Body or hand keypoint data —

----------

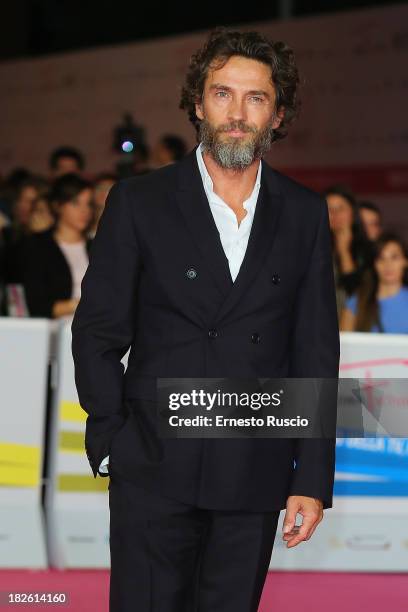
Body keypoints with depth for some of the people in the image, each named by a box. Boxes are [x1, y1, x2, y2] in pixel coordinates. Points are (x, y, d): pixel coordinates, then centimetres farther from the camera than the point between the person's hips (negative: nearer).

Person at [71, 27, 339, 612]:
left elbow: (317, 354, 6)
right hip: (154, 473, -2)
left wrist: (313, 479, 2)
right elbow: (97, 332, 3)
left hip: (256, 477, 2)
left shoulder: (305, 214, 7)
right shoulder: (139, 202, 2)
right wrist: (111, 443, -4)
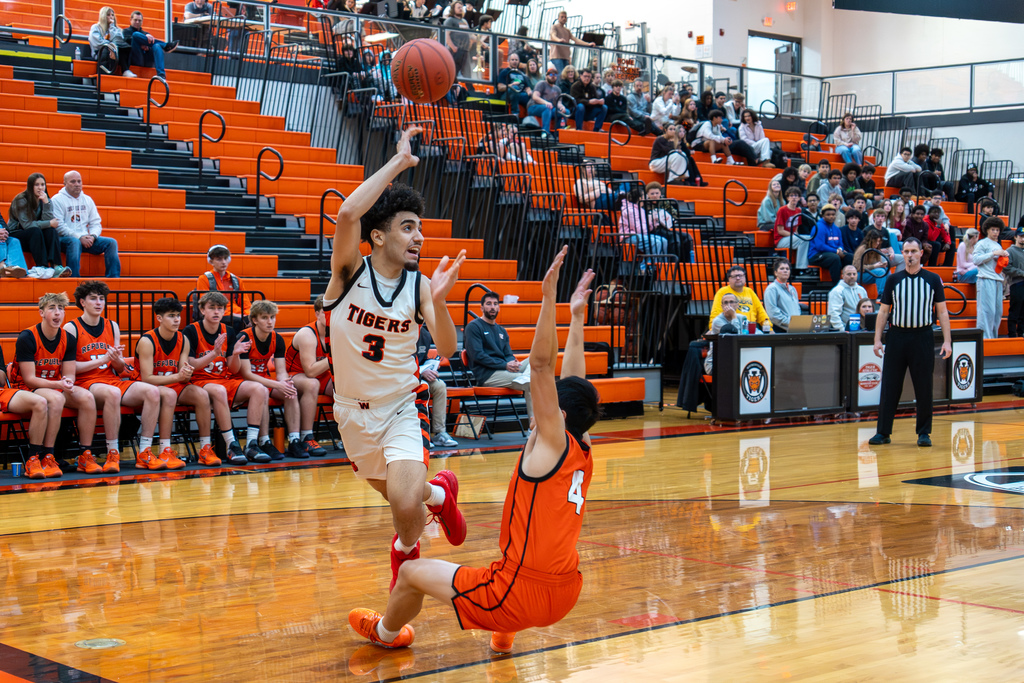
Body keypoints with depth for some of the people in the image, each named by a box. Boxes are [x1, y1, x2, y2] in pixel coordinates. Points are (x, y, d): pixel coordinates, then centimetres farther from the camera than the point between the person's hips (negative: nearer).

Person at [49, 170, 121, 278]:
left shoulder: (87, 200, 19)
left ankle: (112, 278, -19)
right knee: (74, 241, -39)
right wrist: (79, 237, -19)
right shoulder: (57, 200, 0)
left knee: (111, 242, -13)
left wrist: (92, 236, -9)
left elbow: (96, 224, 15)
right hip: (64, 239, -6)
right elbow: (59, 226, -11)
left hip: (86, 239, 6)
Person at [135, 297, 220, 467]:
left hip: (174, 385, 5)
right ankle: (165, 451, -36)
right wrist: (177, 376, -31)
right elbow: (147, 378, -21)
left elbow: (183, 376, 1)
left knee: (201, 395, -22)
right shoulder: (147, 341, -16)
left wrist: (187, 374, -25)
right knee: (169, 394, -38)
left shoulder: (183, 340, 2)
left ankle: (205, 450, -16)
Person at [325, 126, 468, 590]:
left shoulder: (419, 286, -11)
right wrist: (397, 163, -32)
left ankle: (406, 551, 15)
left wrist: (438, 302, -37)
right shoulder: (350, 270, -16)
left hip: (402, 405, -1)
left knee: (407, 504, -21)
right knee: (395, 495, 18)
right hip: (352, 408, 1)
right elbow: (348, 214, -36)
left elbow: (447, 351, -19)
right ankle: (440, 492, 53)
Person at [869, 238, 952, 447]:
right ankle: (883, 432, 7)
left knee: (924, 388, 2)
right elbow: (883, 311, 10)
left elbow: (942, 312, 5)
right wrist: (877, 339, 1)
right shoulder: (893, 280, 7)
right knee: (889, 387, 1)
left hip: (922, 337, -1)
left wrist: (947, 341, -3)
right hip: (896, 336, 1)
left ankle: (924, 433, 12)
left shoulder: (933, 279, 4)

----------

GOAL OF THE EXERCISE — Scan the data above for the word "wrist" and report every line where it is found.

REPLY TO THE TASK —
left wrist: (313, 479, 2)
right wrist: (111, 443, -4)
right wrist: (79, 237, -19)
left wrist: (92, 236, -9)
right wrist: (177, 376, -31)
left wrist: (187, 374, -25)
right wrist: (397, 163, -32)
left wrist: (438, 302, -37)
right wrist: (877, 339, 1)
left wrist: (947, 341, -3)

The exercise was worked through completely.